Das Publikum, das anfangs auf der Wiese in Gartenstühlen saß, tanzt längst ausgelassen; die Segregation, die im Rest der USA noch herrscht, wirkt weit weg. Auch wenn das Ambiente mit Segelbooten und Strandvillen im Rückblick gutbürgerlich bis spießig erscheint: Das Newport Jazz Festival war eine gelebte Utopie im Sinne der Bürgerrechtsbewegung.

 

 

Gute Festival-Phantomschmerzen

 

Kurzum: ein reiner Musikgenuss, der dankenswerterweise nicht durch längere Wortbeiträge gestört wird. Nur gelegentlich kommt der damalige MC zu Wort, und Louis Armstrong erzählt vor seinem Auftritt ein paar Anekdoten; sie lohnen sich allein deswegen, weil er den Papst darin einen „fine little fella“ nennt.
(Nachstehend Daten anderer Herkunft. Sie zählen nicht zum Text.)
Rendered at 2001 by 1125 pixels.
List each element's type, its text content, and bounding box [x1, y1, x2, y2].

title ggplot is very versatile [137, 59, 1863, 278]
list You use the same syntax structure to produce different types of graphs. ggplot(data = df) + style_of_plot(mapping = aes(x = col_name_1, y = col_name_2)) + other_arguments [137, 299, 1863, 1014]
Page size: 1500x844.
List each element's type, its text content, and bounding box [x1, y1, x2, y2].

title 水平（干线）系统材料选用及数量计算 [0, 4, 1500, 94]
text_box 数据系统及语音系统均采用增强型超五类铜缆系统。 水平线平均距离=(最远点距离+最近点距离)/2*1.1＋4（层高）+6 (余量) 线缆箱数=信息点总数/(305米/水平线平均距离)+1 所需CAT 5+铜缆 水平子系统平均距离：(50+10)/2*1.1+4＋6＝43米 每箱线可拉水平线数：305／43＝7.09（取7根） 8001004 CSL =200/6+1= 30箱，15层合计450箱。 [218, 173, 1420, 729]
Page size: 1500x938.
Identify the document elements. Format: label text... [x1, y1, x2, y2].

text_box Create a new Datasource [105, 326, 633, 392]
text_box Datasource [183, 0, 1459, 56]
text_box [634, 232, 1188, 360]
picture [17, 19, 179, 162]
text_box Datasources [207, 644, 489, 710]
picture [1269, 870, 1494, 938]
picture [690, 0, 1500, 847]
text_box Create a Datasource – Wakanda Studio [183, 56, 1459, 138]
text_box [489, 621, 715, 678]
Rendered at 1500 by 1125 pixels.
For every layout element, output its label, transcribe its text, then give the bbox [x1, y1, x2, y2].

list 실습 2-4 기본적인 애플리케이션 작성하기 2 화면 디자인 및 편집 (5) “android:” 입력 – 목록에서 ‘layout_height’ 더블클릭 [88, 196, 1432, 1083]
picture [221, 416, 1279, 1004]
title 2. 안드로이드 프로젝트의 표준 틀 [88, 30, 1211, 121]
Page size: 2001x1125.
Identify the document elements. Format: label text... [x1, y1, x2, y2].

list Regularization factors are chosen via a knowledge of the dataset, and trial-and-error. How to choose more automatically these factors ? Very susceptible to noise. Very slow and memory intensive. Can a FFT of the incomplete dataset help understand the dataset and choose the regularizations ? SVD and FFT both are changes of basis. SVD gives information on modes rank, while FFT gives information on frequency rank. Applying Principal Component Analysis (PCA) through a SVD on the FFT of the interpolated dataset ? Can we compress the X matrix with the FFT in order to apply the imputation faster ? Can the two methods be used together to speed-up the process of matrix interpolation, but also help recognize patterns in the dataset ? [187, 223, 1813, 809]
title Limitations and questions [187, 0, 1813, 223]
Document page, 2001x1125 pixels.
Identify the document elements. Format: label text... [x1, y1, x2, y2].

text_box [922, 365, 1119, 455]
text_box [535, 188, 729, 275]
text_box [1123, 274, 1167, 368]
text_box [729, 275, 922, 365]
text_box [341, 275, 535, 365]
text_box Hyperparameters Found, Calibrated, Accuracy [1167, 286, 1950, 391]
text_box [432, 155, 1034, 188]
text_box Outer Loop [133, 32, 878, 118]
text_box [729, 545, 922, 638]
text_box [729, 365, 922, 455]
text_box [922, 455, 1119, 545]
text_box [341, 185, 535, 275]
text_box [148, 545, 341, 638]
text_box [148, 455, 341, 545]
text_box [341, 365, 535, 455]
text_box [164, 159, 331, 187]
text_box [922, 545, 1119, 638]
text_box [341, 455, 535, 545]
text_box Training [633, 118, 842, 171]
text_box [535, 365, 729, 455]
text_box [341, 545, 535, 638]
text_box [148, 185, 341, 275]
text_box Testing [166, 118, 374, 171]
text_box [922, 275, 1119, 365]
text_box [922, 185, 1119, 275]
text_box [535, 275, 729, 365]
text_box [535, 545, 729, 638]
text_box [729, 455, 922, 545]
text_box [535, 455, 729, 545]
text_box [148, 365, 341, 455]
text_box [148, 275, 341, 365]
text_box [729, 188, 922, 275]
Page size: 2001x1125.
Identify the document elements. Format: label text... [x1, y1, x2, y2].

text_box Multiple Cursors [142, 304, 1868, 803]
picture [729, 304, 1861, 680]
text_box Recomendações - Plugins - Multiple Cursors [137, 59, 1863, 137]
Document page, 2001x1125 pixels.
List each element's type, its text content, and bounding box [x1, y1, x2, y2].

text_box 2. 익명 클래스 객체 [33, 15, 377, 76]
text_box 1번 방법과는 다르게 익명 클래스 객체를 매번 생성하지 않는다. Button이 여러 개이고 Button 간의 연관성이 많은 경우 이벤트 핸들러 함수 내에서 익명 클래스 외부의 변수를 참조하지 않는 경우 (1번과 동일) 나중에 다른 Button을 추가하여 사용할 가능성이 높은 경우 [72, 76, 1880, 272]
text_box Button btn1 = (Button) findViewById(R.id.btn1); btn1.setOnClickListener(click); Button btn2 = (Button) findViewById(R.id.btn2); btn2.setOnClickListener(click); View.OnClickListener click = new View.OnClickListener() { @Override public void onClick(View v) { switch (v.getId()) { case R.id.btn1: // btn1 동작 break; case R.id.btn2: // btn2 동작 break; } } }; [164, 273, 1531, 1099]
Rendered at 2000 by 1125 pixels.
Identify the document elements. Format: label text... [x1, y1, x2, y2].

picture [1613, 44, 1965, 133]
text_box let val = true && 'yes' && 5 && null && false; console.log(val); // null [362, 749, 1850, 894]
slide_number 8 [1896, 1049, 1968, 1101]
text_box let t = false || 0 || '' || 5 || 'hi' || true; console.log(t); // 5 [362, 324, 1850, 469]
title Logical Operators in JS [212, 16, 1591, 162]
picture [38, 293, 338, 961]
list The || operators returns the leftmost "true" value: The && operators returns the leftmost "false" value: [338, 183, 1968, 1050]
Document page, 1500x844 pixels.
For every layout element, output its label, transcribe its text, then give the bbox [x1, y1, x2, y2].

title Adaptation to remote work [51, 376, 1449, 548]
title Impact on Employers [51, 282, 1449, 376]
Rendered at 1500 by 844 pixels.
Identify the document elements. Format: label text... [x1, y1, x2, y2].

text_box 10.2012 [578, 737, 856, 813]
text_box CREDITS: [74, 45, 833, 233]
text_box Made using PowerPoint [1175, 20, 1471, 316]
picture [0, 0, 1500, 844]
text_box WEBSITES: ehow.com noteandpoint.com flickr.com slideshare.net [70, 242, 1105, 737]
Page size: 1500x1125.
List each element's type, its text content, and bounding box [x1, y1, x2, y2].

Zudem sehen in den rekonstruierten 35mm-Bildern selbst alle Zuhörer im Publikum so glamourös wie Filmstars aus – ein Triumph des Kinos über YouTube.

 

Ebenso dank des brillanten Schnitts von Co-Regisseur Aram Avakian, der mit seiner Bildmontage praktisch das Regelwerk für künftige Konzert-Dokus niederlegte. Das gilt gleichfalls für Sterns Kamera. Dieses mitunter sagenhaft sinnlichen Konzerterlebnis löst zwar intensive Festival-Phantomschmerzen aus, aber auf gute Weise.